Transcribe the full listing below, word for word, without pictures.

◆ Source information:
-=-=-

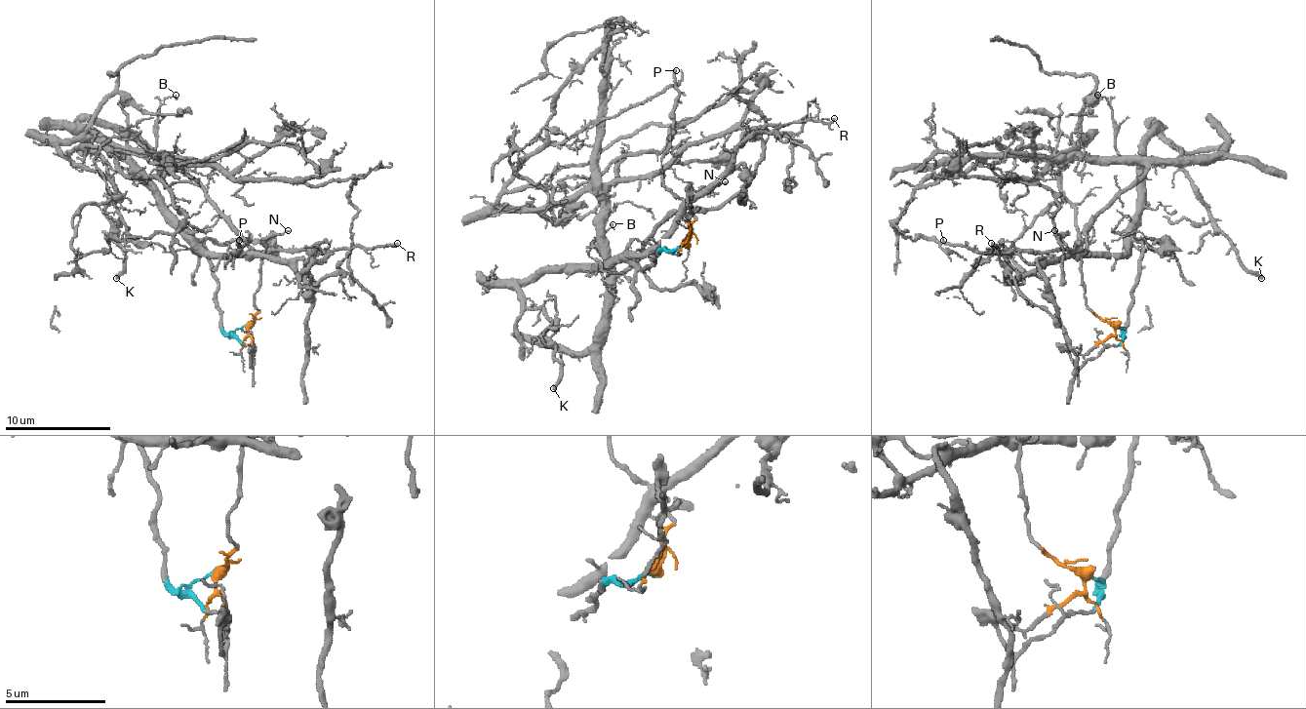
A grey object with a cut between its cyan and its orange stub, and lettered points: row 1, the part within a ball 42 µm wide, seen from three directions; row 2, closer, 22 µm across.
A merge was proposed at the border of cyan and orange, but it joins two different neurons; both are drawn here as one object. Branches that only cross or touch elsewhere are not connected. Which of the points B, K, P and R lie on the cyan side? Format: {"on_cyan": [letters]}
{"on_cyan": ["K", "P"]}

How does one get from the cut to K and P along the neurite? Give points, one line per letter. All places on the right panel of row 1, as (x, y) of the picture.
K: (1118, 324), (1126, 332), (1141, 250), (1138, 163), (1154, 134), (1180, 155), (1209, 218), (1236, 257), (1262, 279)
P: (1118, 324), (1126, 332), (1141, 245), (1028, 265), (1017, 255), (983, 255), (943, 239)

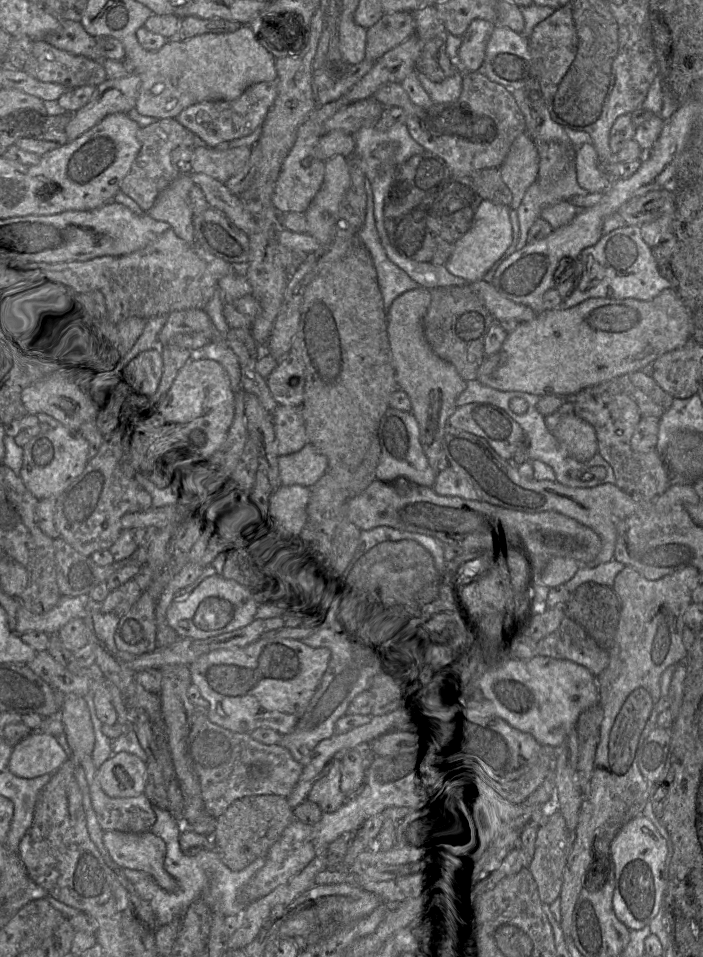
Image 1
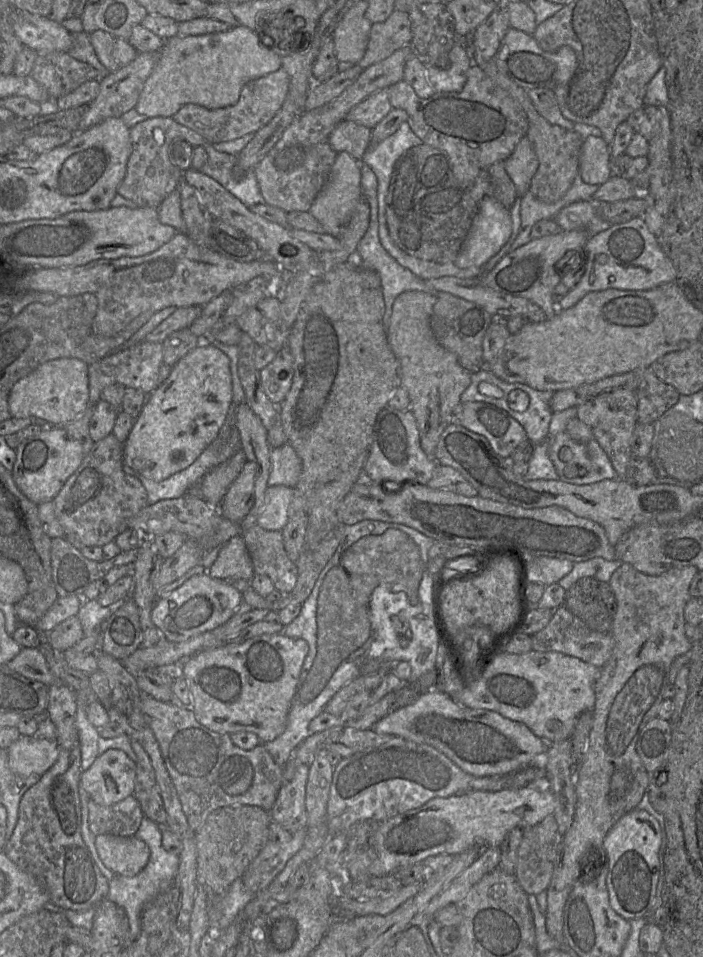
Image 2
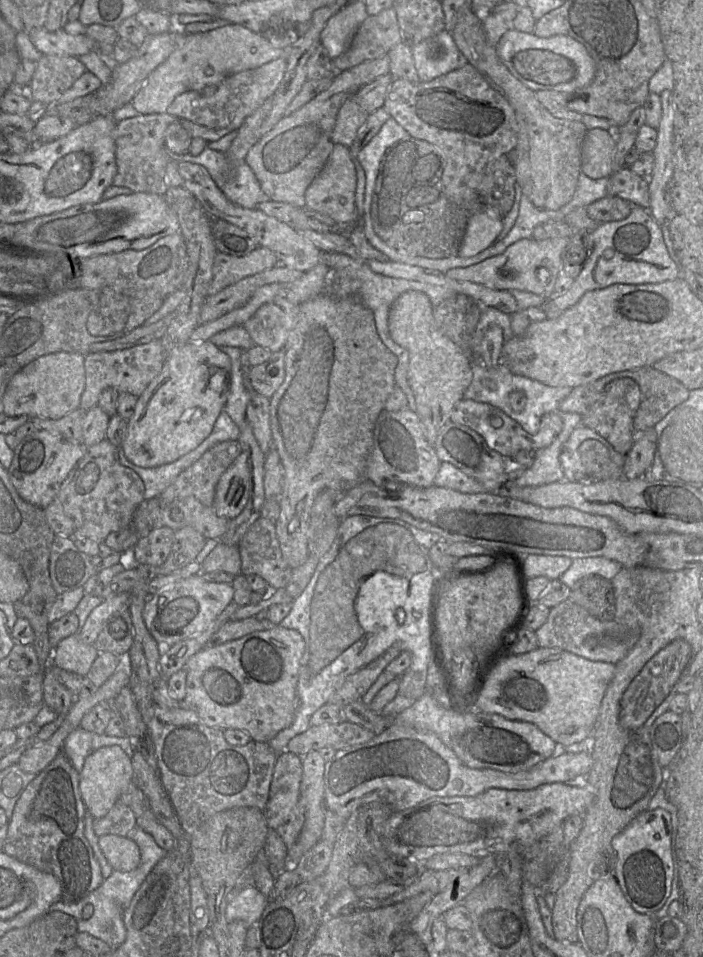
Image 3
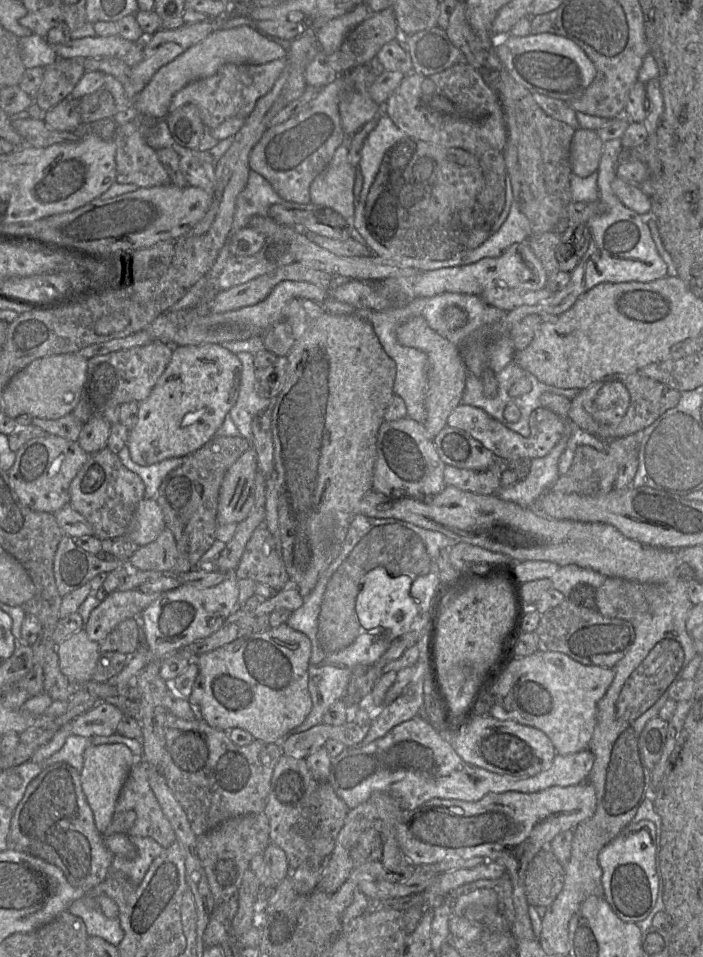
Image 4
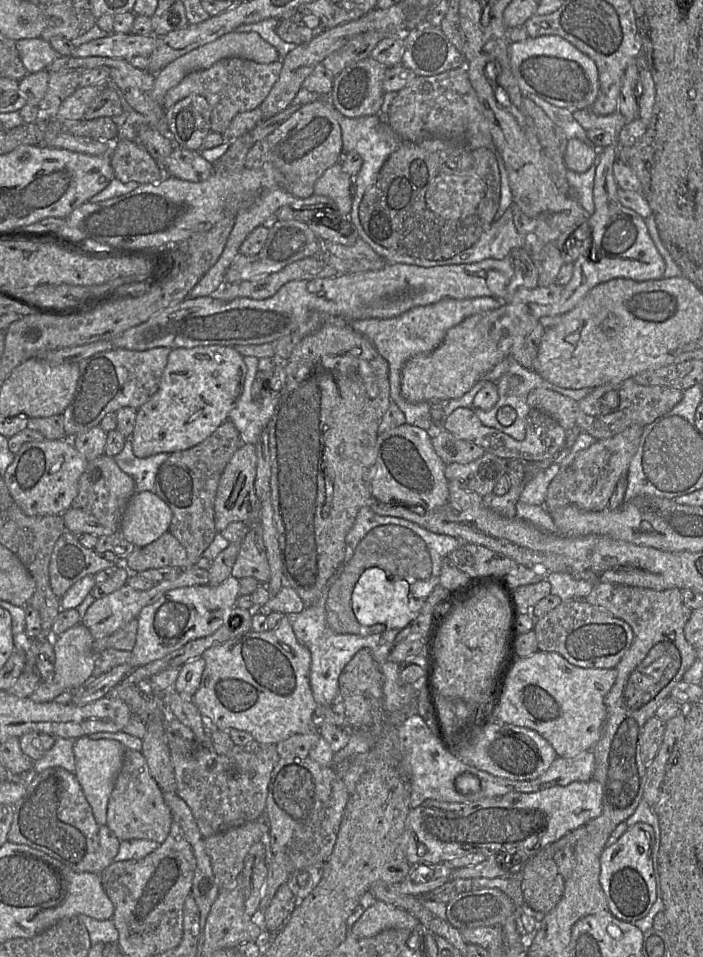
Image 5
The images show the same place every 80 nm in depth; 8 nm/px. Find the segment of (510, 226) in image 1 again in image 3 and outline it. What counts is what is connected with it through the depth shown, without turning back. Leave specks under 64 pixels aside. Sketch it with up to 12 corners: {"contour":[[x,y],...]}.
{"contour":[[497,209],[473,214],[457,255],[477,255],[502,228]]}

-=-=-

◆ Response box:
A grey object with a cut between its cyan and its orange stub, and lettered points: row 1, the part within a ball 42 µm wide, seen from three directions; row 2, closer, 22 µm across.
A merge was proposed at the border of cyan and orange, but it joins two different neurons; both are drawn here as one object. Branches that only cross or touch elsewhere are not connected. Which of the points B, K, P and R lie on the cyan side? Format: {"on_cyan": [letters]}
{"on_cyan": ["K", "P"]}

How does one get from the cut to K and P along the neurite? Give points, one line per letter. All places on the right panel of row 1, as (x, y) of the picture.
K: (1118, 324), (1126, 332), (1141, 250), (1138, 163), (1154, 134), (1180, 155), (1209, 218), (1236, 257), (1262, 279)
P: (1118, 324), (1126, 332), (1141, 245), (1028, 265), (1017, 255), (983, 255), (943, 239)

Image 1
Image 2
Image 3
Image 4
Image 5
The images show the same place every 80 nm in depth; 8 nm/px. Find the segment of (510, 226) in image 1 again in image 3 and outline it. What counts is what is connected with it through the depth shown, without turning back. Leave specks under 64 pixels aside. Sketch it with up to 12 corners: {"contour":[[x,y],...]}.
{"contour":[[497,209],[473,214],[457,255],[477,255],[502,228]]}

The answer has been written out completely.